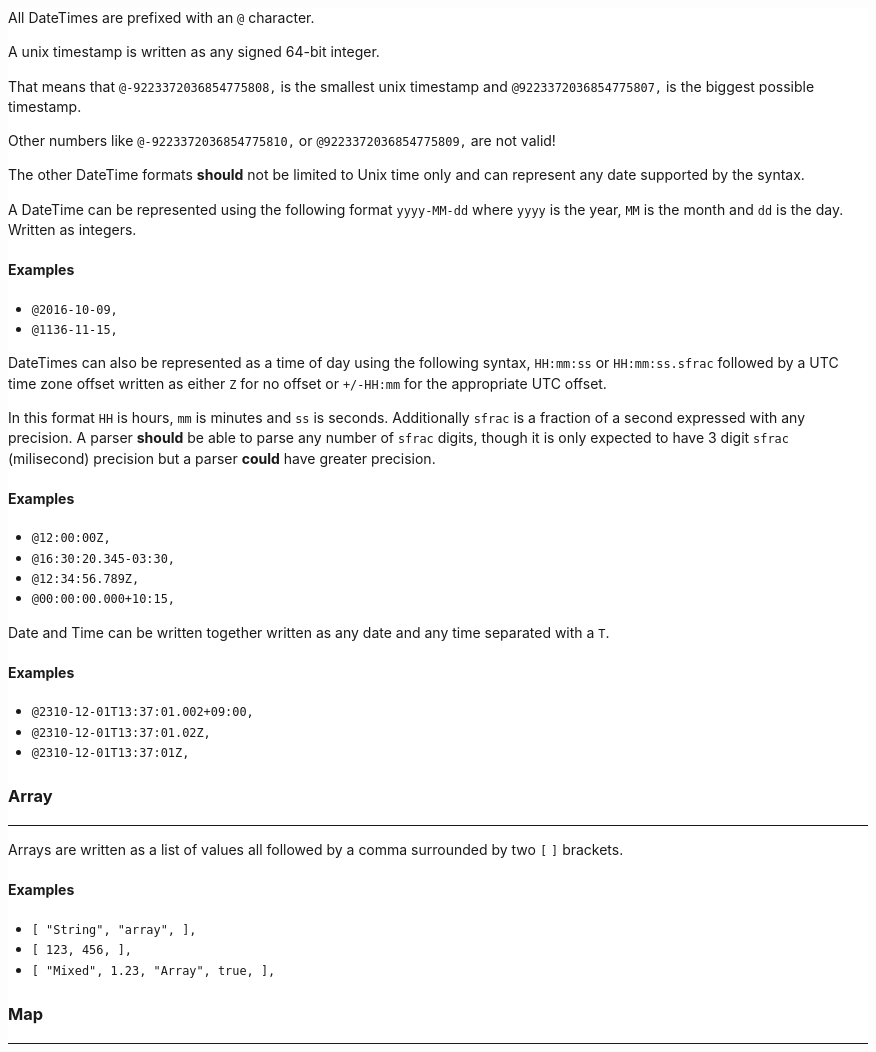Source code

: All DateTimes are prefixed with an `@` character.

A unix timestamp is written as any signed 64-bit integer.

That means that `@-9223372036854775808,` is the smallest unix timestamp and `@9223372036854775807,` is the biggest possible timestamp.

Other numbers like `@-9223372036854775810,` or `@9223372036854775809,` are not valid!

The other DateTime formats **should** not be limited to Unix time only and can represent any date supported by the syntax.

A DateTime can be represented using the following format `yyyy-MM-dd` where `yyyy` is the year, `MM` is the month and `dd` is the day. Written as integers.

#### Examples

- `@2016-10-09,`
- `@1136-11-15,`

DateTimes can also be represented as a time of day using the following syntax, `HH:mm:ss` or `HH:mm:ss.sfrac` followed by a UTC time zone offset written as either `Z` for no offset or `+/-HH:mm` for the appropriate UTC offset.

In this format `HH` is hours, `mm` is minutes and `ss` is seconds. 
Additionally `sfrac` is a fraction of a second expressed with any precision. 
A parser **should** be able to parse any number of `sfrac` digits, though it is only expected to have 3 digit `sfrac` (milisecond) precision but a parser **could** have greater precision.

#### Examples

- `@12:00:00Z,`
- `@16:30:20.345-03:30,`
- `@12:34:56.789Z,`
- `@00:00:00.000+10:15,`

Date and Time can be written together written as any date and any time separated with a `T`.

#### Examples

- `@2310-12-01T13:37:01.002+09:00,`
- `@2310-12-01T13:37:01.02Z,`
- `@2310-12-01T13:37:01Z,`

### Array
---

Arrays are written as a list of values all followed by a comma surrounded by two `[` `]` brackets.

#### Examples

- `[ "String", "array", ],`
- `[ 123, 456, ],`
- `[ "Mixed", 1.23, "Array", true, ],`

### Map
---

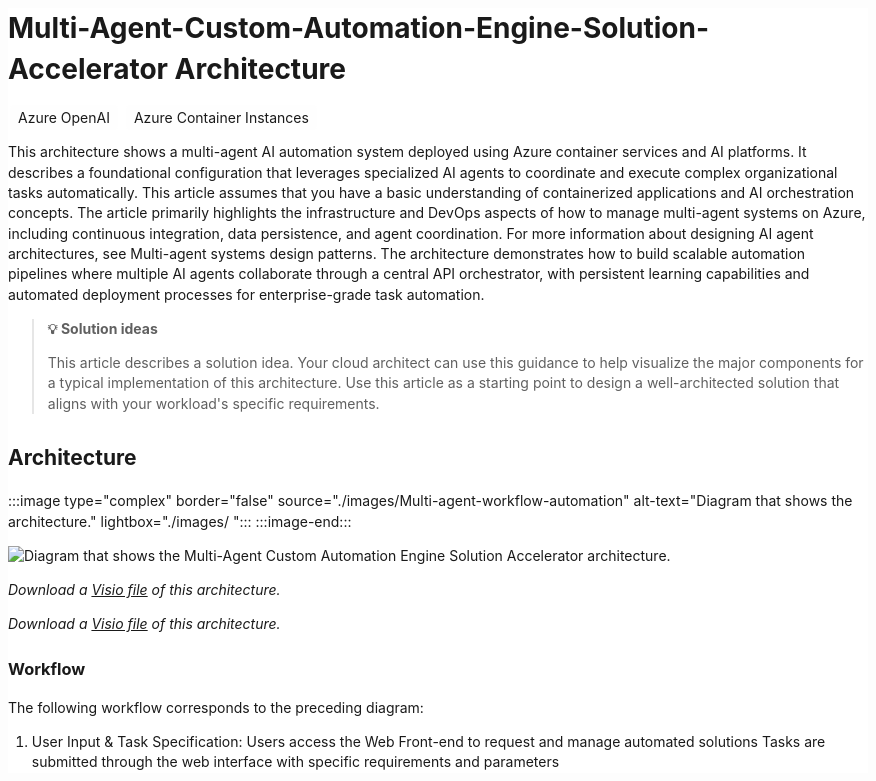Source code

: # Multi-Agent-Custom-Automation-Engine-Solution-Accelerator Architecture
<span style="background-color:rgba(240, 240, 240, 0.09); padding: 4px 8px; margin: 2px; border-radius: 4px; font-size: 14px;">Azure OpenAI</span>
<span style="background-color:rgba(240, 240, 240, 0.09); padding: 4px 8px; margin: 2px; border-radius: 4px; font-size: 14px;">Azure Container Instances</span>


This architecture shows a multi-agent AI automation system deployed using Azure container services and AI platforms. It describes a foundational configuration that leverages specialized AI agents to coordinate and execute complex organizational tasks automatically. This article assumes that you have a basic understanding of containerized applications and AI orchestration concepts. The article primarily highlights the infrastructure and DevOps aspects of how to manage multi-agent systems on Azure, including continuous integration, data persistence, and agent coordination. For more information about designing AI agent architectures, see Multi-agent systems design patterns.
The architecture demonstrates how to build scalable automation pipelines where multiple AI agents collaborate through a central API orchestrator, with persistent learning capabilities and automated deployment processes for enterprise-grade task automation.

> 
> **💡 Solution ideas**
>
> This article describes a solution idea. Your cloud architect can use this guidance to help visualize the major components for a typical implementation of this architecture. Use this article as a starting point to design a well-architected solution that aligns with your workload's specific requirements.

## Architecture




:::image type="complex" border="false" source="./images/Multi-agent-workflow-automation" 
alt-text="Diagram that shows the <solution name> architecture." lightbox="./images/
<file-name-and-extension>":::
   <Long description that ends with a period.>
:::image-end:::


![Diagram that shows the Multi-Agent Custom Automation Engine Solution Accelerator architecture.](./Multi-agent-workflow-automation.png)

*Download a [Visio file](https://arch-center.azureedge.net/Multi-agent-workflow-automation.vsdx) of this architecture.*

*Download a [Visio file](https://microsoft-my.sharepoint.com/:u:/p/gpickett/EXwTbbT_LFtLhb087-xEQNsBOFI-AqvNu6yuSPRG6NS1jw?e=1aapbb
) of this architecture.*

### Workflow
The following workflow corresponds to the preceding diagram:
1. User Input & Task Specification: Users access the Web Front-end to request and manage automated solutions
Tasks are submitted through the web interface with specific requirements and parameters
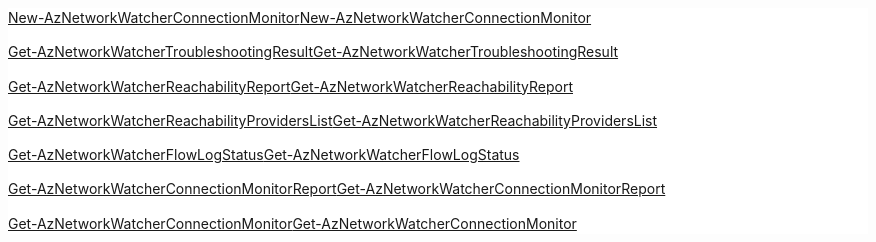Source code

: [<span data-ttu-id="8e696-166">New-AzNetworkWatcherConnectionMonitor</span><span class="sxs-lookup"><span data-stu-id="8e696-166">New-AzNetworkWatcherConnectionMonitor</span></span>](./New-AzNetworkWatcherConnectionMonitor.md)

[<span data-ttu-id="8e696-167">Get-AzNetworkWatcherTroubleshootingResult</span><span class="sxs-lookup"><span data-stu-id="8e696-167">Get-AzNetworkWatcherTroubleshootingResult</span></span>](./Get-AzNetworkWatcherTroubleshootingResult.md)

[<span data-ttu-id="8e696-168">Get-AzNetworkWatcherReachabilityReport</span><span class="sxs-lookup"><span data-stu-id="8e696-168">Get-AzNetworkWatcherReachabilityReport</span></span>](./Get-AzNetworkWatcherReachabilityReport.md)

[<span data-ttu-id="8e696-169">Get-AzNetworkWatcherReachabilityProvidersList</span><span class="sxs-lookup"><span data-stu-id="8e696-169">Get-AzNetworkWatcherReachabilityProvidersList</span></span>](./Get-AzNetworkWatcherReachabilityProvidersList.md)

[<span data-ttu-id="8e696-170">Get-AzNetworkWatcherFlowLogStatus</span><span class="sxs-lookup"><span data-stu-id="8e696-170">Get-AzNetworkWatcherFlowLogStatus</span></span>](./Get-AzNetworkWatcherFlowLogStatus.md)

[<span data-ttu-id="8e696-171">Get-AzNetworkWatcherConnectionMonitorReport</span><span class="sxs-lookup"><span data-stu-id="8e696-171">Get-AzNetworkWatcherConnectionMonitorReport</span></span>](./Get-AzNetworkWatcherConnectionMonitorReport.md)

[<span data-ttu-id="8e696-172">Get-AzNetworkWatcherConnectionMonitor</span><span class="sxs-lookup"><span data-stu-id="8e696-172">Get-AzNetworkWatcherConnectionMonitor</span></span>](./Get-AzNetworkWatcherConnectionMonitor)


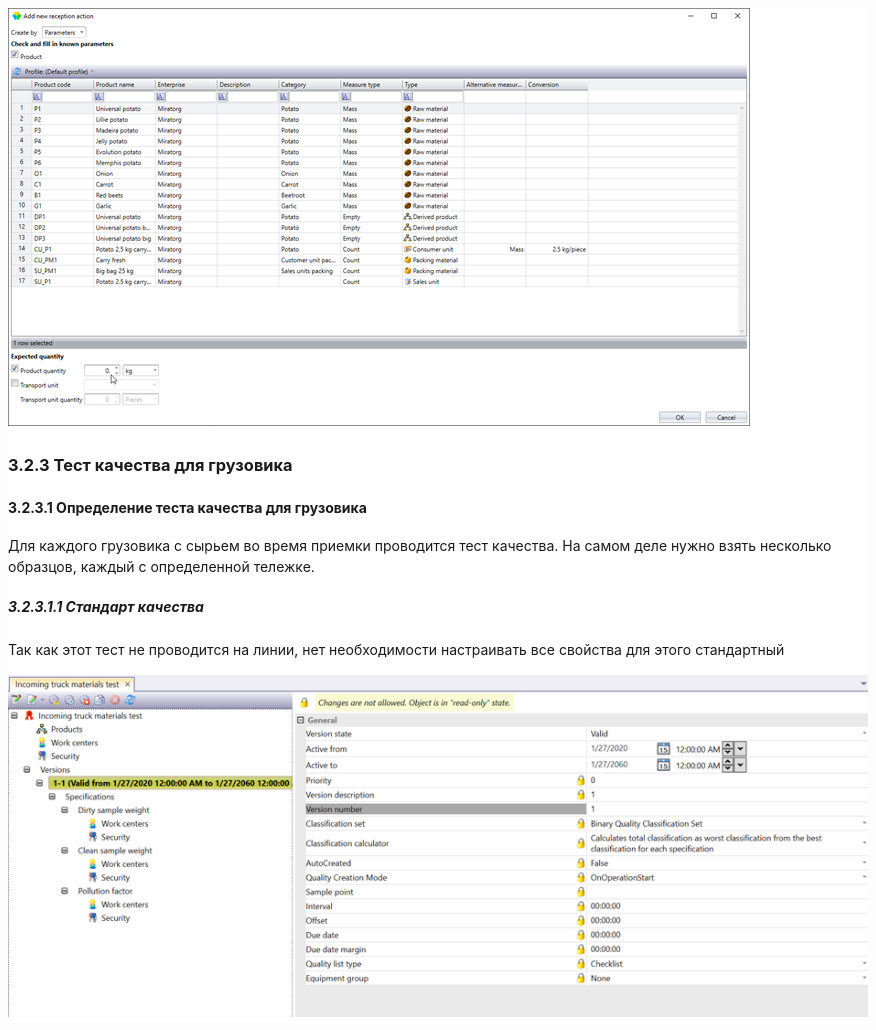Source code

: ![](media/3_21.png) 

### 3.2.3    Тест качества для грузовика

#### 3.2.3.1 Определение теста качества для грузовика

Для каждого грузовика с сырьем во время приемки проводится тест качества. На самом деле нужно взять несколько образцов, каждый с определенной тележке.

##### 3.2.3.1.1    Стандарт качества 

Так как этот тест не проводится на линии, нет необходимости настраивать все свойства для этого стандартный 

![](media/3_22.png)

> Work request
Reproduce the source text of every row above character for character, leaving out the pictures.

> Answer section
Source code

: All DateTimes are prefixed with an `@` character.

A unix timestamp is written as any signed 64-bit integer.

That means that `@-9223372036854775808,` is the smallest unix timestamp and `@9223372036854775807,` is the biggest possible timestamp.

Other numbers like `@-9223372036854775810,` or `@9223372036854775809,` are not valid!

The other DateTime formats **should** not be limited to Unix time only and can represent any date supported by the syntax.

A DateTime can be represented using the following format `yyyy-MM-dd` where `yyyy` is the year, `MM` is the month and `dd` is the day. Written as integers.

#### Examples

- `@2016-10-09,`
- `@1136-11-15,`

DateTimes can also be represented as a time of day using the following syntax, `HH:mm:ss` or `HH:mm:ss.sfrac` followed by a UTC time zone offset written as either `Z` for no offset or `+/-HH:mm` for the appropriate UTC offset.

In this format `HH` is hours, `mm` is minutes and `ss` is seconds. 
Additionally `sfrac` is a fraction of a second expressed with any precision. 
A parser **should** be able to parse any number of `sfrac` digits, though it is only expected to have 3 digit `sfrac` (milisecond) precision but a parser **could** have greater precision.

#### Examples

- `@12:00:00Z,`
- `@16:30:20.345-03:30,`
- `@12:34:56.789Z,`
- `@00:00:00.000+10:15,`

Date and Time can be written together written as any date and any time separated with a `T`.

#### Examples

- `@2310-12-01T13:37:01.002+09:00,`
- `@2310-12-01T13:37:01.02Z,`
- `@2310-12-01T13:37:01Z,`

### Array
---

Arrays are written as a list of values all followed by a comma surrounded by two `[` `]` brackets.

#### Examples

- `[ "String", "array", ],`
- `[ 123, 456, ],`
- `[ "Mixed", 1.23, "Array", true, ],`

### Map
---

Source code

: # Multi-Agent-Custom-Automation-Engine-Solution-Accelerator Architecture
<span style="background-color:rgba(240, 240, 240, 0.09); padding: 4px 8px; margin: 2px; border-radius: 4px; font-size: 14px;">Azure OpenAI</span>
<span style="background-color:rgba(240, 240, 240, 0.09); padding: 4px 8px; margin: 2px; border-radius: 4px; font-size: 14px;">Azure Container Instances</span>


This architecture shows a multi-agent AI automation system deployed using Azure container services and AI platforms. It describes a foundational configuration that leverages specialized AI agents to coordinate and execute complex organizational tasks automatically. This article assumes that you have a basic understanding of containerized applications and AI orchestration concepts. The article primarily highlights the infrastructure and DevOps aspects of how to manage multi-agent systems on Azure, including continuous integration, data persistence, and agent coordination. For more information about designing AI agent architectures, see Multi-agent systems design patterns.
The architecture demonstrates how to build scalable automation pipelines where multiple AI agents collaborate through a central API orchestrator, with persistent learning capabilities and automated deployment processes for enterprise-grade task automation.

> 
> **💡 Solution ideas**
>
> This article describes a solution idea. Your cloud architect can use this guidance to help visualize the major components for a typical implementation of this architecture. Use this article as a starting point to design a well-architected solution that aligns with your workload's specific requirements.

## Architecture




:::image type="complex" border="false" source="./images/Multi-agent-workflow-automation" 
alt-text="Diagram that shows the <solution name> architecture." lightbox="./images/
<file-name-and-extension>":::
   <Long description that ends with a period.>
:::image-end:::


![Diagram that shows the Multi-Agent Custom Automation Engine Solution Accelerator architecture.](./Multi-agent-workflow-automation.png)

*Download a [Visio file](https://arch-center.azureedge.net/Multi-agent-workflow-automation.vsdx) of this architecture.*

*Download a [Visio file](https://microsoft-my.sharepoint.com/:u:/p/gpickett/EXwTbbT_LFtLhb087-xEQNsBOFI-AqvNu6yuSPRG6NS1jw?e=1aapbb
) of this architecture.*

### Workflow
The following workflow corresponds to the preceding diagram:
1. User Input & Task Specification: Users access the Web Front-end to request and manage automated solutions
Tasks are submitted through the web interface with specific requirements and parameters
Source code

: [<span data-ttu-id="8e696-166">New-AzNetworkWatcherConnectionMonitor</span><span class="sxs-lookup"><span data-stu-id="8e696-166">New-AzNetworkWatcherConnectionMonitor</span></span>](./New-AzNetworkWatcherConnectionMonitor.md)

[<span data-ttu-id="8e696-167">Get-AzNetworkWatcherTroubleshootingResult</span><span class="sxs-lookup"><span data-stu-id="8e696-167">Get-AzNetworkWatcherTroubleshootingResult</span></span>](./Get-AzNetworkWatcherTroubleshootingResult.md)

[<span data-ttu-id="8e696-168">Get-AzNetworkWatcherReachabilityReport</span><span class="sxs-lookup"><span data-stu-id="8e696-168">Get-AzNetworkWatcherReachabilityReport</span></span>](./Get-AzNetworkWatcherReachabilityReport.md)

[<span data-ttu-id="8e696-169">Get-AzNetworkWatcherReachabilityProvidersList</span><span class="sxs-lookup"><span data-stu-id="8e696-169">Get-AzNetworkWatcherReachabilityProvidersList</span></span>](./Get-AzNetworkWatcherReachabilityProvidersList.md)

[<span data-ttu-id="8e696-170">Get-AzNetworkWatcherFlowLogStatus</span><span class="sxs-lookup"><span data-stu-id="8e696-170">Get-AzNetworkWatcherFlowLogStatus</span></span>](./Get-AzNetworkWatcherFlowLogStatus.md)

[<span data-ttu-id="8e696-171">Get-AzNetworkWatcherConnectionMonitorReport</span><span class="sxs-lookup"><span data-stu-id="8e696-171">Get-AzNetworkWatcherConnectionMonitorReport</span></span>](./Get-AzNetworkWatcherConnectionMonitorReport.md)

[<span data-ttu-id="8e696-172">Get-AzNetworkWatcherConnectionMonitor</span><span class="sxs-lookup"><span data-stu-id="8e696-172">Get-AzNetworkWatcherConnectionMonitor</span></span>](./Get-AzNetworkWatcherConnectionMonitor)


Source code

: ![](media/3_21.png) 

### 3.2.3    Тест качества для грузовика

#### 3.2.3.1 Определение теста качества для грузовика

Для каждого грузовика с сырьем во время приемки проводится тест качества. На самом деле нужно взять несколько образцов, каждый с определенной тележке.

##### 3.2.3.1.1    Стандарт качества 

Так как этот тест не проводится на линии, нет необходимости настраивать все свойства для этого стандартный 

![](media/3_22.png)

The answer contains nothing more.